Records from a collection
━━━━━━━━━━━━━━━━

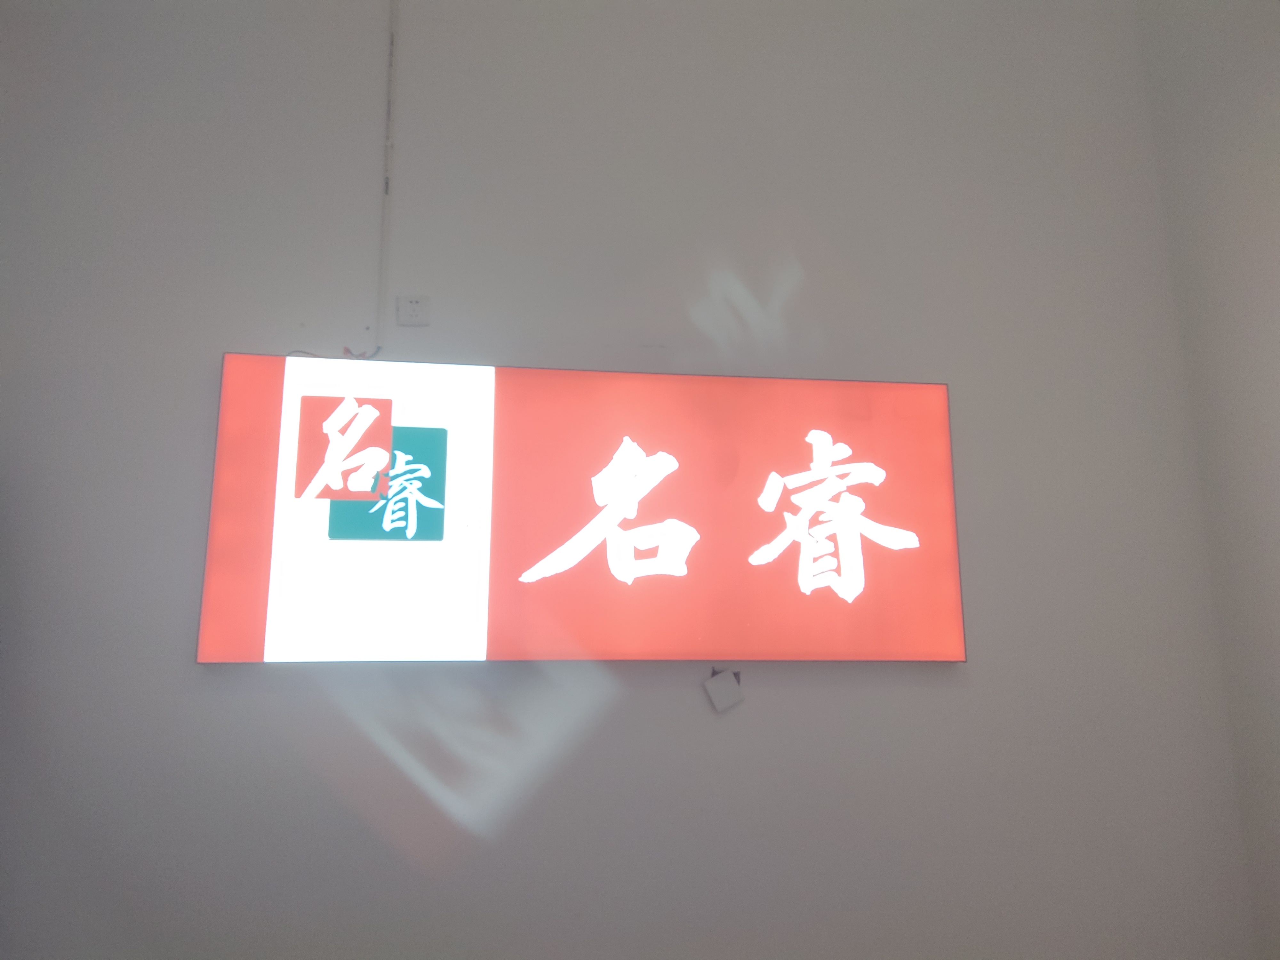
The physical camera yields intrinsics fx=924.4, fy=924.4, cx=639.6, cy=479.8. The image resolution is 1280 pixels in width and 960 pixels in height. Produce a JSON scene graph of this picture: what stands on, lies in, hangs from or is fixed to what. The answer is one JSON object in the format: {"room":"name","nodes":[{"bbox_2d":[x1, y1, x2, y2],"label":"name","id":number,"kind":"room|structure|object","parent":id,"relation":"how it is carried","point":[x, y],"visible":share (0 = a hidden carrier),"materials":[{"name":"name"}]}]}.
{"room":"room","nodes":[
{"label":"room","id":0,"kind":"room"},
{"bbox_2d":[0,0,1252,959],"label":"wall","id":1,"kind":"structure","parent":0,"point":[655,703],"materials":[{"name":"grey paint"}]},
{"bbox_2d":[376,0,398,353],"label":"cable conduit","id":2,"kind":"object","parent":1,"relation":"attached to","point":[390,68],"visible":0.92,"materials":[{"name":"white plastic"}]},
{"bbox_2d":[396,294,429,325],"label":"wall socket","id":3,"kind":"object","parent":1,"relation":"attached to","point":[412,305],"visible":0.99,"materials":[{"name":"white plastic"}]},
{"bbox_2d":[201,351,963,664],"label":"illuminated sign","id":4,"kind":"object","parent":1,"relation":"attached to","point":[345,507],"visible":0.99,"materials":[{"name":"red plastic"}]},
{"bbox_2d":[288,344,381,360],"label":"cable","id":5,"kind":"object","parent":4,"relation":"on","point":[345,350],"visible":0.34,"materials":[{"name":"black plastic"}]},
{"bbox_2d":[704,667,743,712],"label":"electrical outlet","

━━━━━━━━━━━━━━━━

• **INSTRUCTIONS TO FOLLOW**
What you produce should repeat the data word for word while omitting all images.

• **EXPECTED ANSWER**
The physical camera yields intrinsics fx=924.4, fy=924.4, cx=639.6, cy=479.8. The image resolution is 1280 pixels in width and 960 pixels in height. Produce a JSON scene graph of this picture: what stands on, lies in, hangs from or is fixed to what. The answer is one JSON object in the format: {"room":"name","nodes":[{"bbox_2d":[x1, y1, x2, y2],"label":"name","id":number,"kind":"room|structure|object","parent":id,"relation":"how it is carried","point":[x, y],"visible":share (0 = a hidden carrier),"materials":[{"name":"name"}]}]}.
{"room":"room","nodes":[
{"label":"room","id":0,"kind":"room"},
{"bbox_2d":[0,0,1252,959],"label":"wall","id":1,"kind":"structure","parent":0,"point":[655,703],"materials":[{"name":"grey paint"}]},
{"bbox_2d":[376,0,398,353],"label":"cable conduit","id":2,"kind":"object","parent":1,"relation":"attached to","point":[390,68],"visible":0.92,"materials":[{"name":"white plastic"}]},
{"bbox_2d":[396,294,429,325],"label":"wall socket","id":3,"kind":"object","parent":1,"relation":"attached to","point":[412,305],"visible":0.99,"materials":[{"name":"white plastic"}]},
{"bbox_2d":[201,351,963,664],"label":"illuminated sign","id":4,"kind":"object","parent":1,"relation":"attached to","point":[345,507],"visible":0.99,"materials":[{"name":"red plastic"}]},
{"bbox_2d":[288,344,381,360],"label":"cable","id":5,"kind":"object","parent":4,"relation":"on","point":[345,350],"visible":0.34,"materials":[{"name":"black plastic"}]},
{"bbox_2d":[704,667,743,712],"label":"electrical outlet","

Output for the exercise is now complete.